I see the forum has not printed the selector I used properly due to the arrows- this is it without the left right arrows: hilite
The line I thought was the one to focus onwhen I clicked on the wind title and clicked inspect: left arrowtd class="hilite"right arrowW 22km/hleft arrow/tdright arrow
When I've used the HTML node, I try to work down the CSS to get to the bit I want.
So start by trying to capture the outer css that contains the bit you want and then work inwards.
So if I am looking at http://www.weatherzone.com.au/wa/perth/perth and want to access the wind direction I would start with what as a CSS key to search for? Not sure how to identify the right select term among the elements I am presented with when I inspect or hit F12?

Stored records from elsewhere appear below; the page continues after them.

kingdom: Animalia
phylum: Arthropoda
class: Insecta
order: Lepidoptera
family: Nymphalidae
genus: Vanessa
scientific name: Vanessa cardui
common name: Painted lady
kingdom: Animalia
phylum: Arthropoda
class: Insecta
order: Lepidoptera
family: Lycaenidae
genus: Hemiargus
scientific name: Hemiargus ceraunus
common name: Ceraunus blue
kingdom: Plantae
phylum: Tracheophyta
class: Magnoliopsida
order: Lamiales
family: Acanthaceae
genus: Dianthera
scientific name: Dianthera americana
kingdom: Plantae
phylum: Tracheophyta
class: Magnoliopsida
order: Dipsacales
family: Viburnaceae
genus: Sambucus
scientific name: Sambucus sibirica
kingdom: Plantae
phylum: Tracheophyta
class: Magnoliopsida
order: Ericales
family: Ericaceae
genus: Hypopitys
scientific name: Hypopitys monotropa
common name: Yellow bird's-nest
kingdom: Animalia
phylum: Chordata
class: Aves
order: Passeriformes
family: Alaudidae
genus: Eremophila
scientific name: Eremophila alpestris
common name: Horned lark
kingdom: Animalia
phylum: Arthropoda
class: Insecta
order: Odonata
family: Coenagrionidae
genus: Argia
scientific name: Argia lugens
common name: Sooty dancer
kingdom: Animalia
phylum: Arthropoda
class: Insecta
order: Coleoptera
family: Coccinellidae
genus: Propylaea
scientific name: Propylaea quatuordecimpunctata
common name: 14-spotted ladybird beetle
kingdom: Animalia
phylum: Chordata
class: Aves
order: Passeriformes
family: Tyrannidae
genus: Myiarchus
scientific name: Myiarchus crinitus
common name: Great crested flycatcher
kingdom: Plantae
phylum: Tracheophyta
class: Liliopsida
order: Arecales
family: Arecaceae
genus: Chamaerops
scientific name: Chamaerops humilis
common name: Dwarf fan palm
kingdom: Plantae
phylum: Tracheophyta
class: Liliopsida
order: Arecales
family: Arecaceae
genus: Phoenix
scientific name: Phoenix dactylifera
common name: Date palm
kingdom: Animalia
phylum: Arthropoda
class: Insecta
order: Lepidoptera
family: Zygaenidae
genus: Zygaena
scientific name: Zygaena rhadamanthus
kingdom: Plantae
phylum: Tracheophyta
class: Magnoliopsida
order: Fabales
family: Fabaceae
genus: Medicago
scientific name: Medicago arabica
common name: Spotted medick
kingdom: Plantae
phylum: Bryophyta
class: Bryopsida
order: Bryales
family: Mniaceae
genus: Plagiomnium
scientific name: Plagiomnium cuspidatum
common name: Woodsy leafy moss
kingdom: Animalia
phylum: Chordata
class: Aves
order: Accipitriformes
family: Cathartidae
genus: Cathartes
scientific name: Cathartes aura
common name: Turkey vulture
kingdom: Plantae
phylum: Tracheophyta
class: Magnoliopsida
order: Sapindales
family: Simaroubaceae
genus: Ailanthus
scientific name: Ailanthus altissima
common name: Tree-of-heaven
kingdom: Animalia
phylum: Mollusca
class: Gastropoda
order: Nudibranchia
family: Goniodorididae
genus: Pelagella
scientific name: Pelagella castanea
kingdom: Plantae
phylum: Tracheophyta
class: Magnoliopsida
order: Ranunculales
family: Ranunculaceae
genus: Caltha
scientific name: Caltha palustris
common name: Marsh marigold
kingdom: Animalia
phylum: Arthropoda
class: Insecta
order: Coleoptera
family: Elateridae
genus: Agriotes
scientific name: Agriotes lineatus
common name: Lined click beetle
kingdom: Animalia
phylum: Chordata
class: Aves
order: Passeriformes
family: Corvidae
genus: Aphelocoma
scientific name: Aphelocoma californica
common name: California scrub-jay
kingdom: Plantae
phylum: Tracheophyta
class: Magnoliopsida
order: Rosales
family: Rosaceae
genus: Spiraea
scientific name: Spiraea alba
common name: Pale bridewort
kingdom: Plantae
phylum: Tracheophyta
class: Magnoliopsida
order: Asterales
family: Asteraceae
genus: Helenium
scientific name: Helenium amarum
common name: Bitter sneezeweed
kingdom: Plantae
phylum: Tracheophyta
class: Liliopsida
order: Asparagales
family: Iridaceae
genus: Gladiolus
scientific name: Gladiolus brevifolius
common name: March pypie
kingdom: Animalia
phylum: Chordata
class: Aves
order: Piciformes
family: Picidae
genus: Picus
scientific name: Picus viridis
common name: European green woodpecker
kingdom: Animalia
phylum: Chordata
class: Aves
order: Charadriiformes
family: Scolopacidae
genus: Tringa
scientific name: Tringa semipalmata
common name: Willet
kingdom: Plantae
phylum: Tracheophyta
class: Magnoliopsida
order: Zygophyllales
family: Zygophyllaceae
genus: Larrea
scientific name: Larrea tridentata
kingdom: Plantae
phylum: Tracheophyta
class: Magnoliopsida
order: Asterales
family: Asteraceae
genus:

But in Chrome, look at the page and then use the View > Developer > devtools
then you can use the "inspect element" icon to select the bit you want
which should open up the correct part of the html.
I think its below the html code but you should see the "nested path" of css classes.
in Node-RED start with the first class. Make sure you can use the html node to grab that bit. and then work our way down the classes
A quick look suggests div.details_lhs td.hilite will get you an array of the values from that table - you can then use a Change node to pick out the right element from that array.
Good catch! Also from the error message you are using a very old version of Nodejs [quote="shoots, post:5, topic:6769"]
"node":"0.10.29","npm":"1.4.21"
[/quote]
Well worth reading the raspberry pi page in the docs and running the upgrade script
Well I'm making some progress. One thing I had wrong was I was using the <> at the beginning and end of the select parameters!! I now have an array containing some data to work with.
Thank you for the help. Will explore further tomorrow.